====== SUPPLIED RECORDS
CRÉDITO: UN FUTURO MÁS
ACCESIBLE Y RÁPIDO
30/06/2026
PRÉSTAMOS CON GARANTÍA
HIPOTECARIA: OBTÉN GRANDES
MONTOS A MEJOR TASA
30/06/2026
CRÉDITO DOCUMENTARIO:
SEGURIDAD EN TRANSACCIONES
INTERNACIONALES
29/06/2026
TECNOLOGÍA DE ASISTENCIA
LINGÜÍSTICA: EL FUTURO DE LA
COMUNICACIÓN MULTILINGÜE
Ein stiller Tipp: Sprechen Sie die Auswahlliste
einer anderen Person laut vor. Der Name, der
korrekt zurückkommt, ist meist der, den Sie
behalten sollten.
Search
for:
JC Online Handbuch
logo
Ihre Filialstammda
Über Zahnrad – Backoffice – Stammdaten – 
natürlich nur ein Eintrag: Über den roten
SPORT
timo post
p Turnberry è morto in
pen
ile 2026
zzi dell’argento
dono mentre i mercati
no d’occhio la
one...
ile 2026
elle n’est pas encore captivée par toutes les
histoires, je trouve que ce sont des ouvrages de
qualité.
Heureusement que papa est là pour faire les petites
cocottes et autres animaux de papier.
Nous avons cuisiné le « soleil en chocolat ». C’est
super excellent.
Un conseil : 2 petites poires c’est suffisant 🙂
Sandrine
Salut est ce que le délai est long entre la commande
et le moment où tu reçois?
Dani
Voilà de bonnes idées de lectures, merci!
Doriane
============
====== SUPPLIED RECORDS
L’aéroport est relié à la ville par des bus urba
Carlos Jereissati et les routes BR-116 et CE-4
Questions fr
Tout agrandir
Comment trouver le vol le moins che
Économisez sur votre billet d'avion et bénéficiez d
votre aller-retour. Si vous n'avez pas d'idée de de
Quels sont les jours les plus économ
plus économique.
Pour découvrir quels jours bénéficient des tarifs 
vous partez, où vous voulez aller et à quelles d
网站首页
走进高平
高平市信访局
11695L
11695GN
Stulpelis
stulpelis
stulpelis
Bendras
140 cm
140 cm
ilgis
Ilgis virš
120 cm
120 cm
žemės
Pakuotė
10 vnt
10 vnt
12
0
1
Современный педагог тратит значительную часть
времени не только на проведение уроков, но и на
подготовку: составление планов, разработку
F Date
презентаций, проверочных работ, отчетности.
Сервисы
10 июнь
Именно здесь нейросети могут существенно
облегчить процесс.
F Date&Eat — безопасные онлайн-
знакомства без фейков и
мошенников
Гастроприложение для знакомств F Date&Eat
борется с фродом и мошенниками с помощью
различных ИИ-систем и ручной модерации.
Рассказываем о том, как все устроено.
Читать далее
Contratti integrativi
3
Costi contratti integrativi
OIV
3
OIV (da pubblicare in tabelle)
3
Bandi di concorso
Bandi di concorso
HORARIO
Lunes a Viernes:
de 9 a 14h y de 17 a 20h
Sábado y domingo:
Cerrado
============
## ABOUT THIS EXERCISE
From the entries above, extract only the lines running from the one containing "CRÉDITO: UN FUTURO MÁS" through the one containing "Ihre Filialstammda", inclusive.

## ANSWER TO THIS TASK
CRÉDITO: UN FUTURO MÁS
ACCESIBLE Y RÁPIDO
30/06/2026
PRÉSTAMOS CON GARANTÍA
HIPOTECARIA: OBTÉN GRANDES
MONTOS A MEJOR TASA
30/06/2026
CRÉDITO DOCUMENTARIO:
SEGURIDAD EN TRANSACCIONES
INTERNACIONALES
29/06/2026
TECNOLOGÍA DE ASISTENCIA
LINGÜÍSTICA: EL FUTURO DE LA
COMUNICACIÓN MULTILINGÜE
Ein stiller Tipp: Sprechen Sie die Auswahlliste
einer anderen Person laut vor. Der Name, der
korrekt zurückkommt, ist meist der, den Sie
behalten sollten.
Search
for:
JC Online Handbuch
logo
Ihre Filialstammda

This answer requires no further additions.